The US Census Bureau announced today that headline retail sales rose 0.2% in June, with the May sales estimate revised upward by 0.2%. Financial markets focus more on the “control” sales measure, which abstracts from store types frequented heavily by businesses as well as consumers. That measure rose a sprightlier 0.6%, with a +0.1% revision to May sales. Core goods prices were flat in June, so the nominal sales gains stated here for June also hold in real (inflation-adjusted) terms.
The June sales gains were decent, better than what we had generally seen in preceding months, but not substantially so. As you would conclude from looking at the chart here, the June data are mostly in line with the trends of the last two years. Consumer demand is growing at only a modest rate, with most of that growth occurring in services, not the goods-sector data reflected here. By the same token, however, consumer demand is not dropping off the table.

The details within the headlines are perhaps revealing. In June, sales in real terms rose for vehicle dealers, electronics and appliance stores, furniture stores, and online vendors. They declined in real terms for grocery stores, restaurants, department stores, apparel stores, service stations, sporting and leisure goods stores, drug stores, and hardware stores.
With a previous chip shortage alleviated, carmakers have ramped up production ahead of their model-year changeover. Car sales have gone up in turn, but not nearly as much as has production. Even with the June gain, real car sales are still well below early-year levels. Vehicle inventories are rising, but thanks to the dearth of production earlier, vehicle inventory levels are not dangerously high. Then again, the vehicles now in inventory will be “last year’s models” in two months.

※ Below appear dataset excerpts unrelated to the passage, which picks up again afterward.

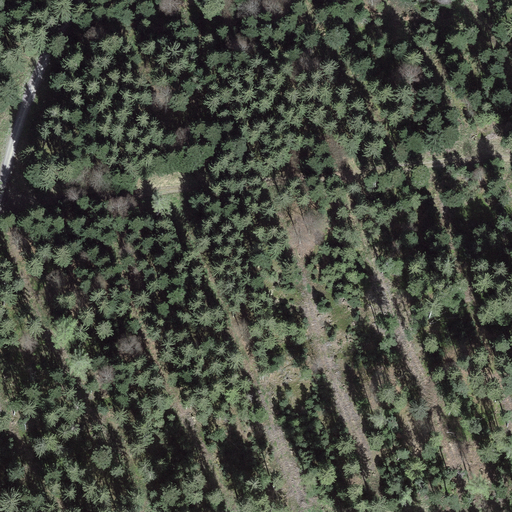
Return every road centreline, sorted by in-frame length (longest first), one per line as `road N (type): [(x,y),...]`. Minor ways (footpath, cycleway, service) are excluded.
road 1 (track): [(511,162),(49,199),(0,210)]
road 2 (track): [(0,194),(26,116),(86,0)]
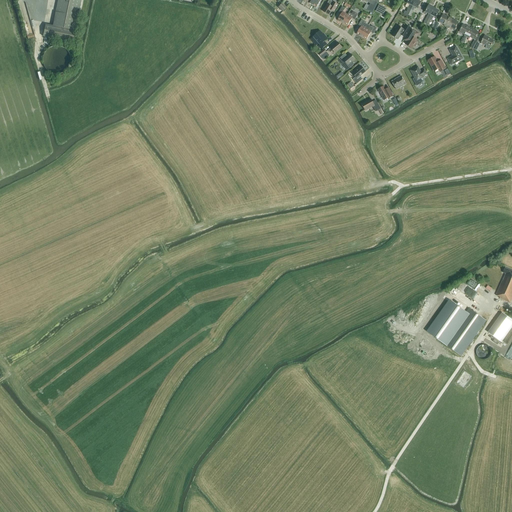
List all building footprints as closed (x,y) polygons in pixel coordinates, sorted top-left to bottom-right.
[(57,0),(55,13),(53,26),(45,25),(43,37),(73,43),(75,31),(78,17),(81,0),(57,0)] [(376,0),(364,0),(371,3),(368,9),(372,10),(376,2),(376,0)] [(408,15),(415,0),(408,0),(407,3),(410,5),(406,14),(408,15)] [(421,2),(417,0),(415,0),(408,15),(410,16),(415,7),(418,9),(421,2)] [(335,10),(338,5),(333,2),(331,6),(328,4),(323,11),(329,15),(332,9),(335,10)] [(282,12),(286,8),(282,4),(278,8),(282,12)] [(342,23),(347,15),(343,12),(345,8),(342,6),(339,12),(341,14),(338,20),(342,23)] [(426,24),(434,8),(428,6),(425,12),(428,14),(424,23),(426,24)] [(439,11),(434,8),(426,24),(428,25),(433,16),(436,18),(439,11)] [(350,16),(347,15),(342,23),(347,26),(352,18),(354,20),(358,14),(353,11),(350,16)] [(446,27),(451,19),(443,15),(439,22),(445,25),(444,26),(446,27)] [(361,37),(366,29),(364,27),(367,22),(362,19),(358,25),(361,27),(356,34),(361,37)] [(458,23),(451,19),(446,27),(449,28),(449,27),(455,30),(458,23)] [(415,22),(412,20),(409,24),(405,30),(408,33),(415,22)] [(369,30),(366,29),(361,37),(366,40),(371,32),(373,34),(377,28),(372,25),(369,30)] [(467,37),(471,29),(463,25),(459,32),(465,34),(464,36),(467,37)] [(404,30),(398,26),(394,32),(394,33),(392,36),(398,39),(400,36),(404,30)] [(407,42),(405,44),(412,48),(417,40),(416,39),(419,34),(416,32),(412,29),(411,29),(404,40),(407,42)] [(479,32),(471,29),(467,37),(469,38),(470,37),(475,40),(473,43),(476,44),(479,37),(477,36),(479,32)] [(324,41),(327,39),(325,35),(324,36),(320,31),(313,37),(320,45),(319,46),(321,49),(327,44),(324,41)] [(493,42),(494,41),(488,38),(488,37),(485,35),(481,43),(487,45),(486,47),(486,48),(488,50),(489,49),(490,47),(492,45),(493,45),(494,43),(494,42),(493,42)] [(342,47),(338,42),(331,48),(328,50),(330,53),(333,50),(335,53),(342,47)] [(46,52),(45,53),(45,54),(44,55),(44,56),(43,57),(43,58),(43,59),(43,60),(43,62),(43,63),(43,65),(44,66),(44,67),(45,69),(47,70),(48,71),(49,72),(50,73),(52,74),(53,74),(55,75),(56,75),(58,75),(59,75),(61,74),(62,73),(64,73),(65,72),(66,71),(67,70),(68,69),(69,68),(69,66),(70,65),(70,64),(70,63),(70,62),(70,61),(70,60),(70,58),(70,57),(69,56),(68,54),(67,52),(66,51),(65,50),(64,49),(62,48),(60,48),(59,47),(56,47),(55,47),(53,48),(51,48),(50,49),(48,50),(47,51),(46,52)] [(463,59),(456,47),(450,50),(453,56),(448,59),(451,65),(463,59)] [(327,52),(324,49),(318,54),(321,57),(327,52)] [(355,59),(351,54),(346,58),(343,55),(338,60),(342,64),(345,62),(350,68),(353,65),(353,64),(352,62),(355,59)] [(439,65),(435,58),(429,62),(434,71),(438,69),(440,72),(445,69),(442,63),(439,65)] [(366,72),(361,66),(352,73),(356,77),(353,79),(357,84),(362,79),(360,77),(366,72)] [(418,67),(411,71),(415,78),(416,78),(417,80),(420,78),(421,79),(424,77),(423,76),(427,74),(424,70),(421,72),(418,67)] [(405,84),(401,76),(398,78),(392,82),(396,89),(405,84)] [(384,86),(378,89),(382,97),(381,98),(383,101),(388,98),(388,99),(390,98),(393,96),(389,88),(386,90),(384,86)] [(371,99),(362,104),(365,110),(373,106),(375,112),(379,110),(380,109),(377,102),(373,104),(371,99)] [(499,298),(510,303),(511,298),(511,271),(505,268),(503,273),(506,274),(504,278),(502,281),(496,295),(500,297),(499,298)] [(465,304),(468,298),(453,288),(450,294),(465,304)] [(486,321),(469,308),(444,343),(461,356),(486,321)] [(511,325),(511,319),(503,313),(489,333),(501,342),(511,325)] [(479,356),(489,359),(492,348),(482,346),(479,356)]
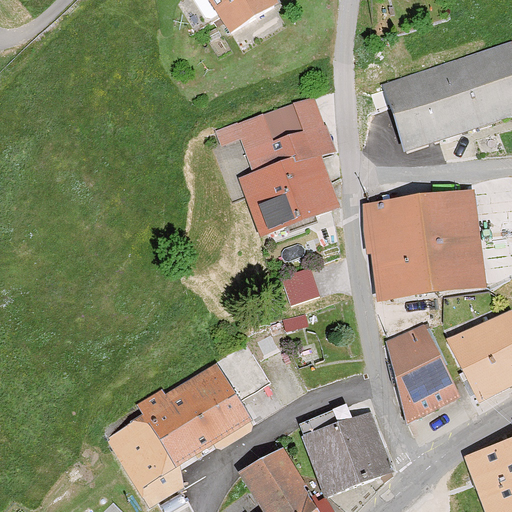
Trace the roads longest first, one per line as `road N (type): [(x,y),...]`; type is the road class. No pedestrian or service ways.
road 1 (residential): [(348,176),(375,365),(421,478)]
road 2 (residential): [(351,0),(348,176)]
road 3 (residential): [(511,167),(348,176)]
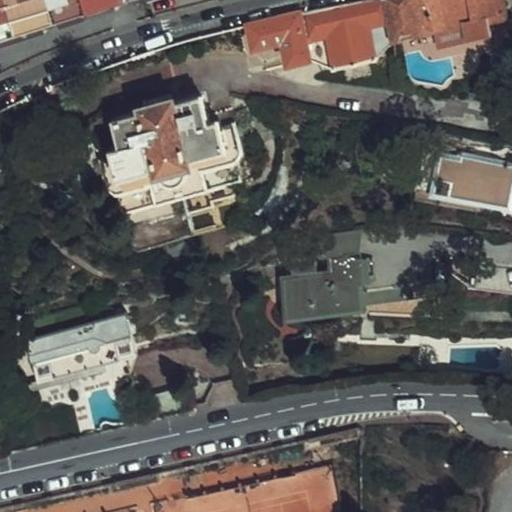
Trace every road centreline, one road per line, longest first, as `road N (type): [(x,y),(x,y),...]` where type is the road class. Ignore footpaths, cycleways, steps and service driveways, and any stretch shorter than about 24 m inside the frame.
road 1 (primary): [(0,473),(330,401),(511,397)]
road 2 (tertiary): [(0,89),(169,26),(269,0)]
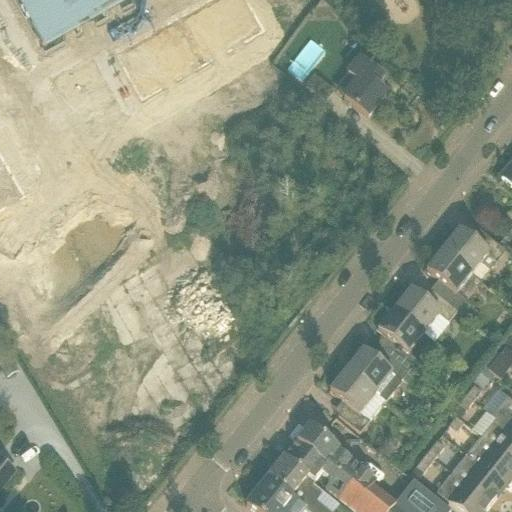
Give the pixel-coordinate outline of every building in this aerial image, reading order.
[(145,0),(11,0),(44,57),(145,0)] [(142,103),(266,33),(246,0),(210,0),(115,54),(142,103)] [(354,85),(341,100),(367,121),(386,98),(375,89),(383,80),(361,62),(358,59),(344,77),(347,79),(354,85)] [(334,95),(314,78),(305,89),(325,105),(334,95)] [(0,214),(25,200),(0,154),(0,214)] [(511,168),(501,181),(511,190),(511,168)] [(458,235),(442,255),(472,279),(481,268),(489,275),(496,265),(504,255),(483,238),(475,248),(471,245),(458,235)] [(426,275),(441,288),(433,298),(456,316),(456,315),(464,305),(456,299),(472,279),(442,255),(426,275)] [(393,316),(422,339),(437,319),(447,327),(456,316),(433,298),(426,307),(410,295),(393,316)] [(466,306),(464,305),(456,315),(462,319),(470,309),(466,306)] [(393,316),(377,335),(393,348),(385,359),(407,376),(415,365),(407,358),(422,339),(393,316)] [(4,351),(0,353),(0,370),(7,382),(19,375),(4,351)] [(500,383),(511,367),(511,358),(504,353),(488,374),(500,383)] [(362,355),(345,376),(383,407),(384,408),(396,394),(394,393),(401,384),(410,391),(416,384),(407,376),(385,359),(378,367),(362,355)] [(484,372),(473,385),(482,393),(493,380),(484,372)] [(345,376),(329,396),(346,408),(338,419),(359,436),(368,426),(383,407),(345,376)] [(473,390),(465,400),(473,406),(481,396),(473,390)] [(465,400),(458,409),(465,415),(473,406),(465,400)] [(511,436),(511,405),(507,402),(491,421),(495,424),(495,423),(511,436)] [(455,422),(448,431),(455,437),(463,428),(455,422)] [(435,431),(425,423),(417,433),(427,441),(435,431)] [(495,424),(481,442),(511,466),(511,436),(495,423),(495,424)] [(443,511),(432,502),(413,486),(405,496),(399,504),(396,508),(373,489),(375,486),(338,455),(308,431),(296,447),(350,489),(338,503),(349,511),(443,511)] [(511,466),(481,442),(473,452),(466,460),(505,491),(511,482),(511,466)] [(436,446),(426,459),(433,464),(443,452),(436,446)] [(284,462),(313,485),(320,477),(331,485),(325,492),(338,503),(350,489),(296,447),(284,462)] [(426,459),(416,471),(423,477),(424,476),(433,464),(426,459)] [(505,491),(466,460),(451,479),(490,510),(505,491)] [(284,462),(268,482),(267,484),(296,507),(297,507),(303,511),(323,511),(316,506),(321,499),(310,490),(313,485),(284,462)] [(0,494),(14,476),(10,473),(0,465),(0,494)] [(436,498),(454,511),(488,511),(490,510),(451,479),(436,498)] [(246,510),(248,511),(303,511),(297,507),(296,507),(267,484),(246,510)]
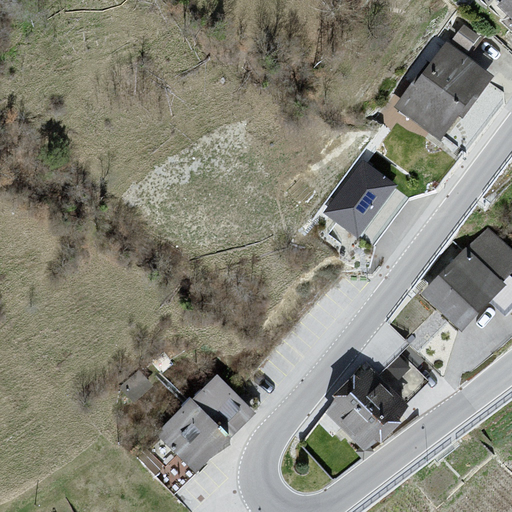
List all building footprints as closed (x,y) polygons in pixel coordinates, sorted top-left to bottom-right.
[(511,0),(507,0),(499,10),(511,23),(511,0)] [(483,42),(465,26),(452,44),(470,59),(483,42)] [(449,44),(396,110),(443,147),(496,83),(449,44)] [(401,189),(364,159),(322,212),(360,244),(401,189)] [(511,250),(488,228),(423,298),(466,341),(511,293),(506,289),(511,282),(511,250)] [(373,372),(328,417),(368,459),(412,415),(373,372)] [(259,420),(221,382),(196,407),(192,402),(154,438),(201,482),(236,451),(234,446),(259,420)]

The gains at electronics stores and online vendors are more impressive, but these have been occurring for some time, as have the declines at the store types listed above. None of the declining sectors look especially weak, but all of them evince steady while slight moves lower.
Consumer demand in general and retail demand specifically are stagnant but not abjectly weak. That already looked to be the case prior to today’s news, and the June data didn’t change the picture any.